La finance internationale, ses arcanes, ses combinaisons et ses prédateurs rapaces, est un des terrains favoris de Stephen Desberg en tant que scénariste. Dans ce domaine, il a déjà développé des intrigues passionnantes avec IR$ et IR$ All Watcher. Il revient, ici, avec un héros qui mène une lutte, à la façon d’un Robin des bois, contre les trafiquants et financiers liés à la drogue et à tout ce qui en découle en matière de crimes, en privilégiant une action débridée.
Jean Ravelle agit parce qu’il n’a pas une confiance aveugle en la justice, qu’il pense que tout n’est pas toujours fait pour que le crime soit puni dans notre joli monde. Il traque alors les malfaiteurs qui bénéficient d’une impunité, paient pour leur monstruosité. Pour mener sa quête, répondre aux prières de quelques centaines d’enfants morts, il faut qu’il se libère de sa famille par alliance, une famille richissime dont le seul but est celui de s’enrichir encore. Elle qui ne comprendrait pas qu’il dépense son argent pour une cause humanitaire, la seule que ces gens-là tolèrent étant celle qui rapporte de l’argent !
L’action débute au Brésil et donne un autre aspect de ce pays, loin de celui présentés par les médias sportifs ou par des économistes liés au système financier (et on y revient !), qui voient un Eldorado pour toutes leurs combines frauduleuses.
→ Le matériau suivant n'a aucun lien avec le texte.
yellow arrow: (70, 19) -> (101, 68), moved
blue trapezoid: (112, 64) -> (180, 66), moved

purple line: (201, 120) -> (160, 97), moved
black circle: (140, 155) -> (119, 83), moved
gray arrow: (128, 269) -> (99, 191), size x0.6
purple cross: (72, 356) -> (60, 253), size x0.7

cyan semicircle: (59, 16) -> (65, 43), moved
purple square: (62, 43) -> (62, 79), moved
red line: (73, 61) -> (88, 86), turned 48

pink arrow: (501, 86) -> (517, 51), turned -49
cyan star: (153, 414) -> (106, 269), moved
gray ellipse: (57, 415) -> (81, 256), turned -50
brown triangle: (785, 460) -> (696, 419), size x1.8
Un couple progresse avec précaution dans les ruelles d’une favela de Rio de Janeiro jusqu’à une placette qui domine la ville. Ils écoutent Monteiro, un gros homme, pérorer en montrant le territoire où il règne sur le trafic de la drogue. Son discours convainc son interlocuteur de traiter avec lui. Dans le couple, la femme retient l’homme lui disant qu’il ne peut rien faire maintenant. De nuit, une silhouette sombre aborde le yacht de Monteiro, tue ses gardes du corps, l’enlève en hélicoptère. Pendant le vol, la silhouette se présente comme Jean Ravelle, celui qui entend les prières des enfants morts. Il l’accuse d’être directement responsable de la mort de quarante-huit gosses par overdose et dix-sept abattus comme dealer ou rabatteur. Puis il l’abandonne aux mains de familles en deuil par sa faute. Ravelle sort un carnet de sa combinaison et soustrait 63 de 389.
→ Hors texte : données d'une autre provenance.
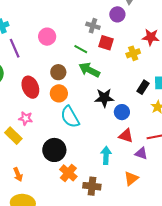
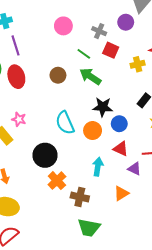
pink circle: (47, 37) -> (63, 26), moved
red ellipse: (30, 87) -> (16, 77), moved
orange circle: (59, 93) -> (93, 131), moved

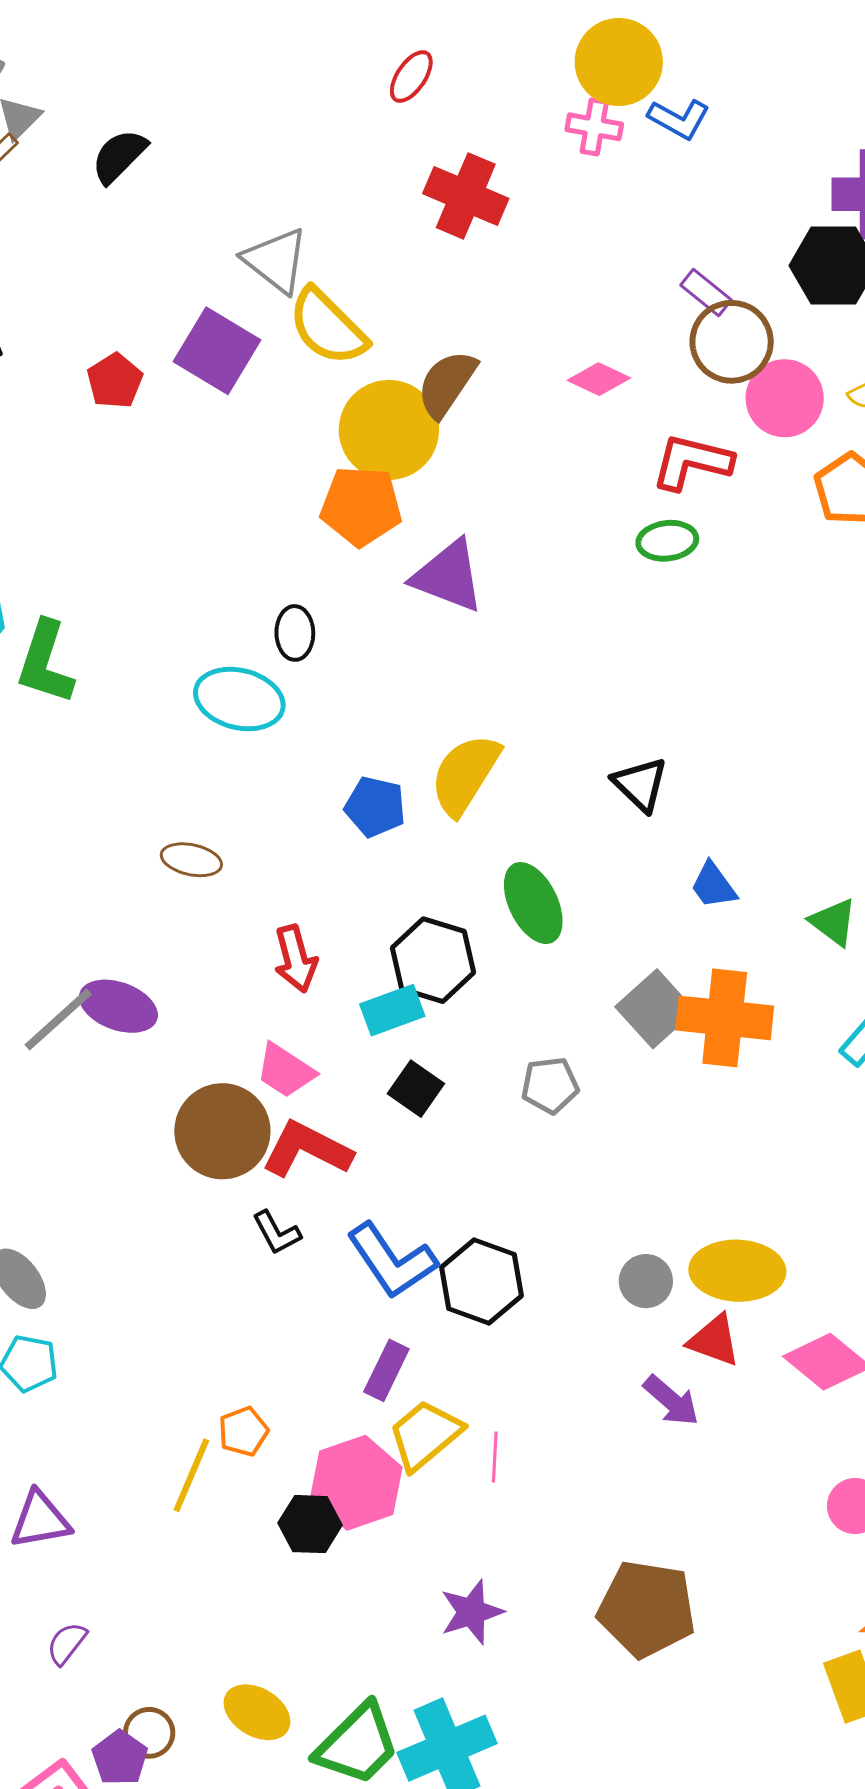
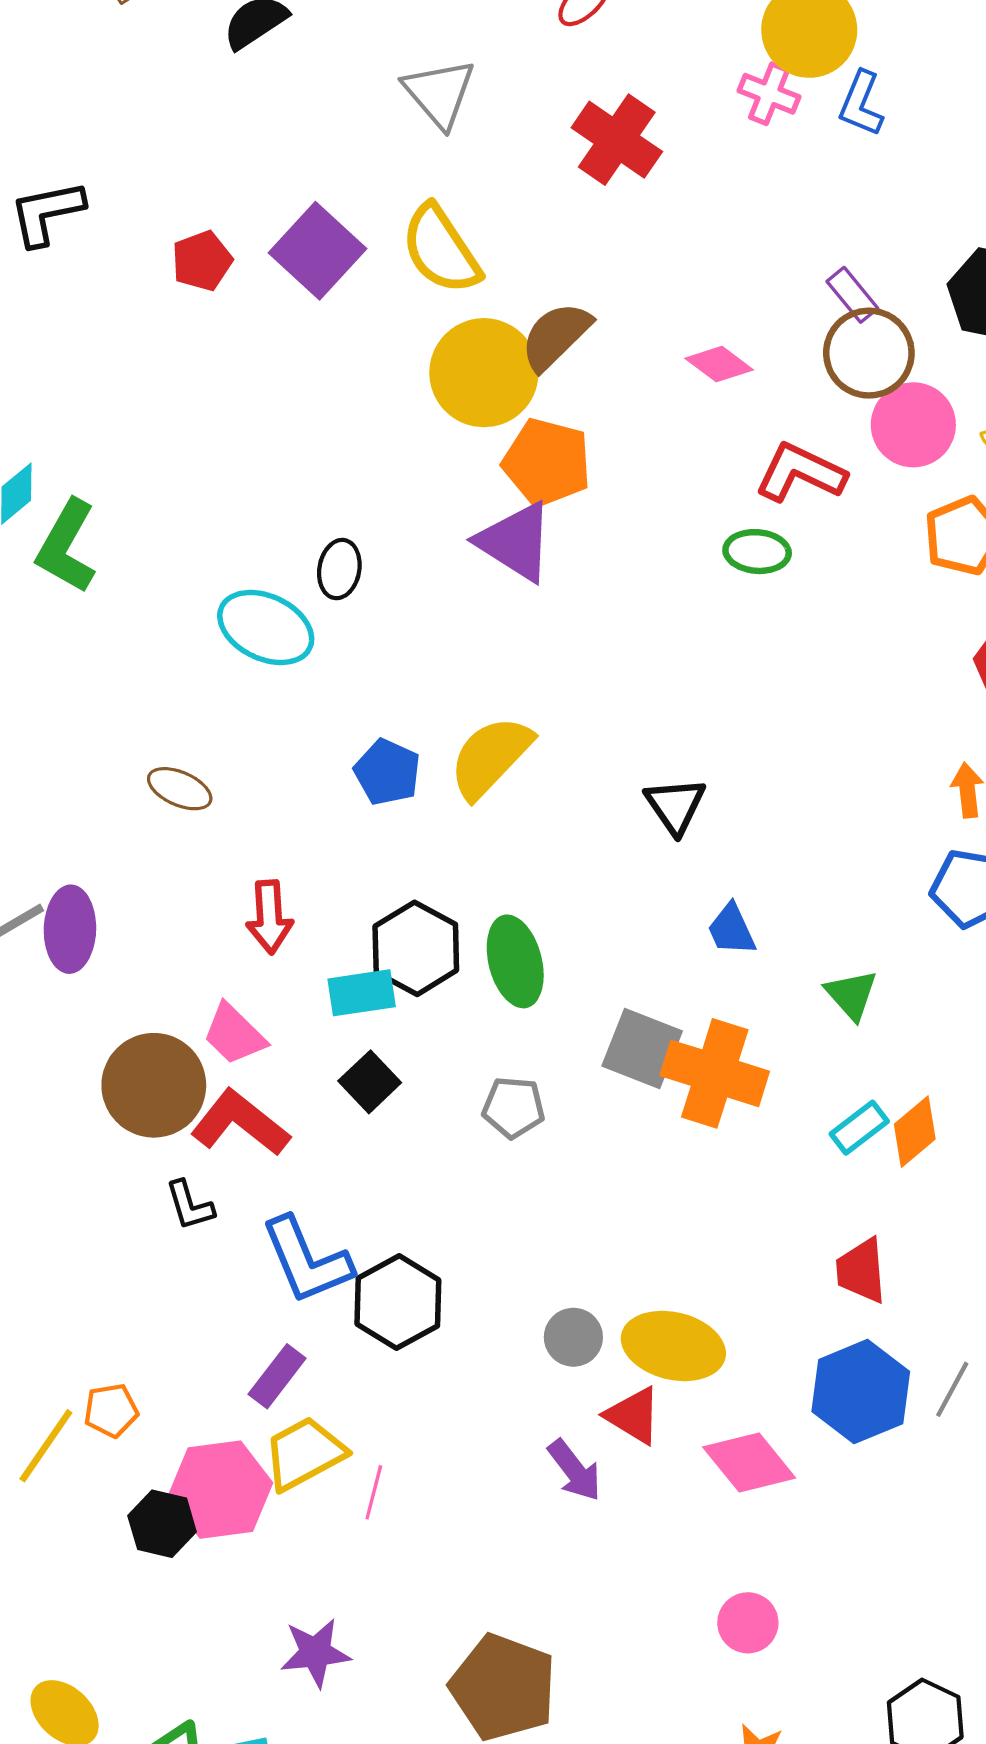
blue L-shape: (679, 119) -> (861, 104), turned 72
gray triangle: (276, 260) -> (439, 93), moved
orange pentagon: (361, 506) -> (547, 462), moved
green ellipse: (533, 903) -> (515, 961), moved
purple ellipse: (118, 1006) -> (70, 929), turned 60
gray square: (655, 1009) -> (642, 1048), turned -38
Jean Ravelle est un homme riche et… en colère contre tous ceux qui sont responsables de la mort d’enfants. Il met sa fortune au service de sa justice avec l’aide d’une équipe de financiers et de juristes de haut-vol. Mais, pour mener à bien sa mission, il doit échapper à la famille chinoise de sa délicieuse épouse et donc…
Miguel Lalor, qui signe aussi Miguel, a suivi une école des beaux-arts portugaise, travaillé comme designer pour un éditeur de son pays avant de venir s’installer à Paris. Il a réalisé la série Myrkos (Dargaud) et la première saison du Dernier Templier (Dargaud). Il propose, ici, un dessin très réaliste, fourmillant de détails, dopé à l’EPO pour les nombreuses scènes d’action qui ponctuent l’album. Ses personnages, aux attitudes dynamiques, expriment parfaitement, tant par gestes que par mimiques, leurs sentiments, leurs émotions. Il mène un travail fouillé sur des perspectives, sur des champs et contre-champs peu courants.
Un premier album tonique, dynamique, au scénario attractif qui fait souhaiter une suite du même acabit dans un délai raisonnable.
serge perraud
Stephen Desberg (scénario), Miguel Lalor (dessin), Thorn (couleur), Le Rédempteur, tome 1 : “L’Homme qui entendait les prières des enfants morts”, Dargaud, mai 2015, 48 p. – 13,99 €.